Nesta circunstância, a decisão impugnada viola, na qualificação jurídica do tribunal, o disposto nos arts 24º, nº 4, e 26º, nº 4, da Lei de Asilo.
E assim sendo, atenta a falta de instrução do Pedido de Proteção Internacional, existe fundamento para anulação do ato impugnado, com condenação da demandada a proceder à instrução do procedimento e a proferir nova decisão, de acordo com a lei.

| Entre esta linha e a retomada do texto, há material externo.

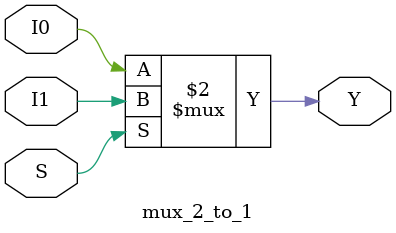
<source format=sv>

module mux_2_to_1(S, I1, I0, Y);
    input S, I1, I0;
    output Y;

    assign Y = ~S ? I0 : I1;
endmodule

</source>
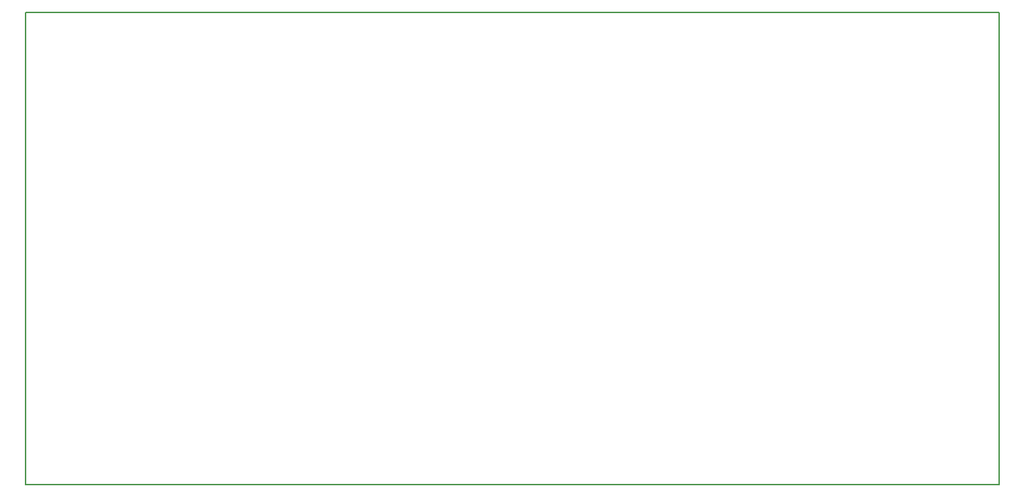
<source format=gm1>
G04 MADE WITH FRITZING*
G04 WWW.FRITZING.ORG*
G04 DOUBLE SIDED*
G04 HOLES PLATED*
G04 CONTOUR ON CENTER OF CONTOUR VECTOR*
%ASAXBY*%
%FSLAX23Y23*%
%MOIN*%
%OFA0B0*%
%SFA1.0B1.0*%
%ADD10R,4.705630X2.286850*%
%ADD11C,0.008000*%
%ADD10C,0.008*%
%LNCONTOUR*%
G90*
G70*
G54D10*
G54D11*
X4Y2283D02*
X4702Y2283D01*
X4702Y4D01*
X4Y4D01*
X4Y2283D01*
D02*
G04 End of contour*
M02*
</source>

Nisto consiste a condenação, pois a violação do disposto nos arts 24º, nº 4 e 26º, nº 4 da Lei de Asilo, não conduz à decisão pretendida pela autora, de concessão de asilo a si e aos seus filhos.”

O Recorrido apelou para o TCA Sul e este concedeu provimento ao recurso pelas razões que se destacam.
......
Efectivamente, o bloco normativo que compete em via de subsunção da factualidade provada não é o referente aos pedidos de protecção internacional apresentados nos postos de fronteira (art° 24° n° 4 Lei do Asilo) mas o concernente aos pedidos formulados em território nacional, competindo ao director nacional do SEF proferir despacho fundamentado "sobre os pedidos infundados e inadmissíveis" no prazo de 30 dias contado da data do pedido pelo interessado (art° 20° n° 1 Lei do Asilo), sendo que a lei atribui ao decurso do prazo sem que haja pronúncia o sentido jurídico de admissão do pedido (art° 20° 2 Lei do Asilo).
Donde se conclui pela procedência das questões trazidas a recurso nos itens 1 a 5 das conclusões.

3. Como se acaba de ver as instâncias divergiram no tocante à interpretação da factualidade fixada nos autos, com o TAC a entender que dela resultava que a Recorrente havia formulado um pedido de protecção internacional num posto de fronteira e que, por isso, a sua resolução passaria pela aplicação das normas atinentes a esse tipo de pedido e o TCA a entender que aquele pedido deveria ser qualificado como um pedido formulado em território nacional e que, por essa razão, sendo outras as normas aplicáveis, não havia que julgar procedente a acção.
As questões relativas aos pedidos de protecção internacional têm vindo a colocar-se na jurisdição administrativa com significativa frequência e, atenta a dificuldade de interpretação do bloco normativo constante da Lei do Asilo referente a essa problemática, vêm sendo decididas de modo divergente, como é exemplo o caso dos autos.
Deste modo, e porque a questão suscitada não só é juridicamente importante como é grande a sua capacidade de replicação justifica-se a admissão da revista tendo em vista a estabilização da jurisprudência e a uniformidade de procedimentos administrativos em matéria desta relevância social.
Decisão.
Termos em que os Juízes que compõem este Tribunal acordam em admitir a revista.
Sem custas.

Porto, 10 de Maio de 2019. – Costa Reis (relator) – Madeira dos Santos – São Pedro.